En plus du produit et de l’utilisateur, le contexte dans lequel
l’interaction entre le produit et l’utilisateur survient influence
l’expérience (Pucillo et Cascini, 2014).
Il faut ajouter que le design axé sur l’expérience
utilisateur fait partie de la conception centrée sur
l’opérateur humain (Lallemand et al., 2015).
La conception centrée sur l’opérateur humain
(Human-centred design ou User-Centred Design) est définie
comme « une manière de concevoir les systèmes
interactifs, ayant pour objet de rendre les systèmes utilisables et
utiles en se concentrant sur les utilisateurs, leurs besoins et leurs
exigences » (ISO 9241-210, 2019).
Les individus perçoivent leur interaction avec les produits selon deux
dimensions différentes (Hassenzahl, 2003) :
la dimension hédonique, qui concerne le bien-être psychologique
(par exemple être compétent, être autonome, être en
relation avec les autres, etc.), et la dimension pragmatique, qui concerne
l’accomplissement des objectifs comportementaux (par exemple, appeler un
proche, trouver un produit dans une boutique en ligne, commander un article,
etc.).
Dans le design axé sur l’expérience utilisateur, d'une
part, le designer détermine le contenu, la présentation, les
fonctionnalités et l’interaction ; c’est ce qui donne au
produit son caractère particulier. D’autre part,
l’utilisateur entre en contact avec le produit et un processus est
enclenché : il construit sa perception personnelle du produit, son
caractère apparent (Hassenzahl, 2003).
C’est dans ce contexte qu’il est intéressant d’opter
pour le codesign car il permet de réduire l’écart
qu’il peut y avoir entre le caractère visé par le designer
et le caractère apparent du produit. Le codesign est une approche misant
sur la collaboration pour produire des innovations viables (Severance et al., 2016).
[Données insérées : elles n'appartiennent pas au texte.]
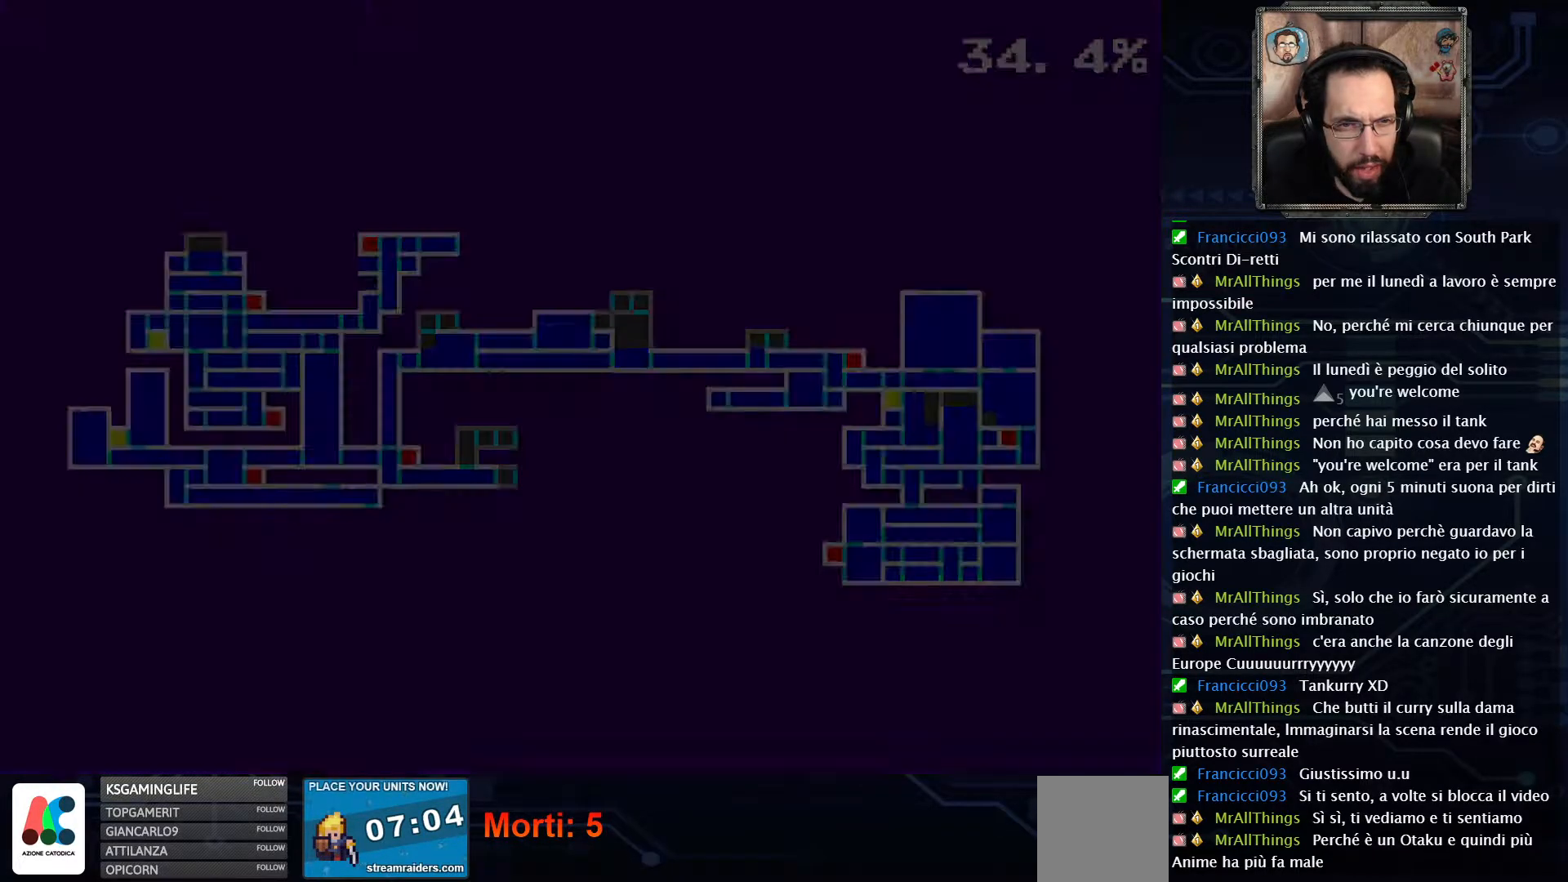
{"buttons": ["DPAD_RIGHT"], "left_stick": "center", "right_stick": "center", "events": [[83, "SELECT", "up"], [267, "DPAD_RIGHT", "down"]]}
En sollicitant la créativité collective tout au long du processus,
le codesign dont il est ici question implique tout autant les concepteurs, les
chercheurs et les enseignants, ces derniers étant
considérés comme des experts de leur propre expérience (Sanders et Stappers, 2008).
4. La présentation du prototype initial
Au terme du processus itératif de codesign
poursuivi dans le cadre de notre recherche, un prototype initial existait. Pour
ce prototype, nous avons mis de l’avant les buts 3a et 3b, qui concernent
le fait de faciliter l’accès aux ressources, et les buts 4a et 4b,
qui concernent le fait de faciliter les échanges et le partage. Ainsi, le
prototype ne visait pas à assurer le développement professionnel
des enseignants, mais plutôt à faciliter la prise en charge par les
enseignants de leur propre développement professionnel en fournissant les
ressources les plus appropriées pour atteindre leurs objectifs. Les
paragraphes qui suivent présentent la façon dont ses principales
fonctionnalités ont été implémentées.
Pour réaliser la programmation, la première auteure de cet
article a utilisé comme langage de programmation pour la portion
« serveur » le PHP, dans un cadre de développement
modèle-vue-contrôleur (Code Igniter), une infrastructure
organisée en trois couches d’abstraction qui permettent de
séparer les données, la présentation et les traitements
pour en faciliter la maintenance et l’évolution (Cui et al., 2009).
Le prototype1 permet
d’accéder à des ressources de développement
professionnel qui correspondent le plus aux besoins et aux
préférences des enseignants. Il s’agit d’un
système de recommandations basé sur le contenu
(Content-Based) dans lequel les enseignants peuvent :
- saisir un objectif de développement
professionnel ;
- saisir leur profil et leurs préférences ;
- avoir accès à des ressources pouvant les aider
à atteindre leur objectif, soit des articles de revue, des récits
de pratique, des rapports de recherche, des formations et webinaires, etc., de
même que des pairs avec qui apprendre et de qui apprendre.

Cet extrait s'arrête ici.